DOCUMENT TEXT:
JustTinker: Minimal Reinforcement Learning with Verifiable Rewards

✨ Highlights

🚀 Full RL training pipeline runnable on your laptop (via Tinker API)
📈 AIME 2024: 43.3% → 56.7% (+13.3%)
🛡️ Novel redundancy penalty to prevent reward hacking
💰 Total cost: < $150 (including failed experiments)

TL;DR: A minimal implementation of JustRL-style reasoning model training using the Tinker platform (run it on your Macbook!).

JustRL: Simplicity is all you need. No KL penalty, no entropy regularization, no length penalty—just RL.

Overview

This repository demonstrates a two-stage training pipeline to transform a standard instruction-tuned model into a reasoning model with explicit thinking capabilities:

Stage	Purpose
Stage 1: Cold-Start SFT	Teach the model to use `<think>...</think>` tokens
Stage 2: JustRL (GRPO)	Reinforce reasoning via verifiable rewards

Why JustRL?

Based on the paper "JustRL: Simplicity at Scale", we adopt a minimalist approach:

No KL penalty (kl_coef=0)

DIRECTIONS:
Extend the JustTinker repository description, picking up right after its last line.

DATA BLOCK:
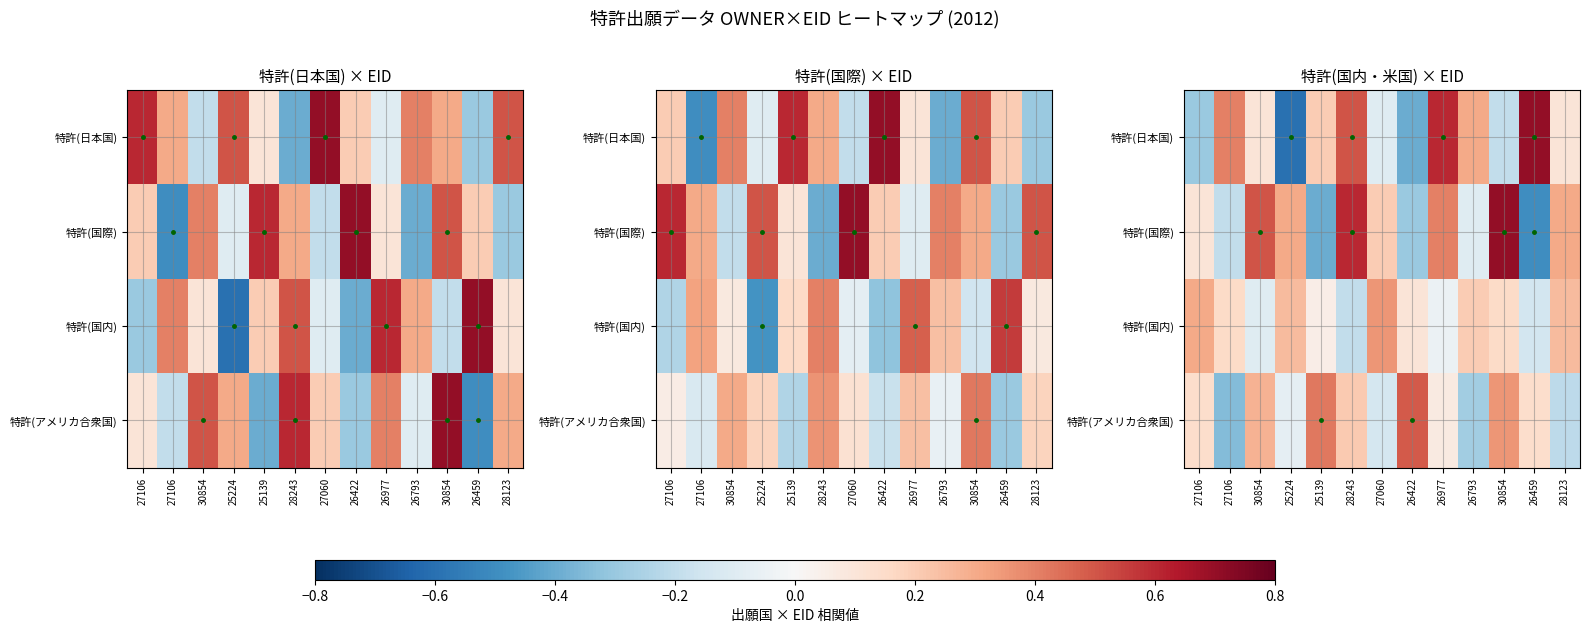

At which label does 特許(国際) first exceed 0?

27106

EXPECTED OUTPUT:
No length penalty (found harmful in experiments)
Clip-higher (clip_ratio=1.28)

Algorithm Evolution: GRPO → JustRL → JustTinker

Our implementation follows the evolution from standard GRPO to the simplified JustRL approach, with our own targeted improvements:

Feature	Standard GRPO	JustRL	JustTinker (Ours)
Rollout	N responses per problem	Same	rollout_n=8
Advantage	Group-relative rewards	Same	Same
Critic Model	None (Monte Carlo)	Same	Same
KL Penalty	Yes (kl_coef > 0)	Removed	None
Entropy Regularization	Optional	Removed	None
Clip Ratio	Symmetric (0.8, 1.2)	Asymmetric (0.8, 1.28)	clip-higher
Training Samples	All samples	Positive advantage only	Same
Length Penalty	Optional	Removed (harmful)	None

Our Additional Contributions (JustTinker):

Modification	Source	Purpose
`format_reward_weight=0.1`	Added	Encourage `<think>` format
`redundancy_penalty`	Original	Prevent reward hacking via repetitive content

Model Choice: Why Qwen3-4B-Instruct-2507?

The original JustRL paper uses DeepSeek-R1-Distill-Qwen-1.5B, which was distilled from DeepSeek-R1 (671B) and natively outputs <think>...</think> format. This model already "thinks out loud" by default.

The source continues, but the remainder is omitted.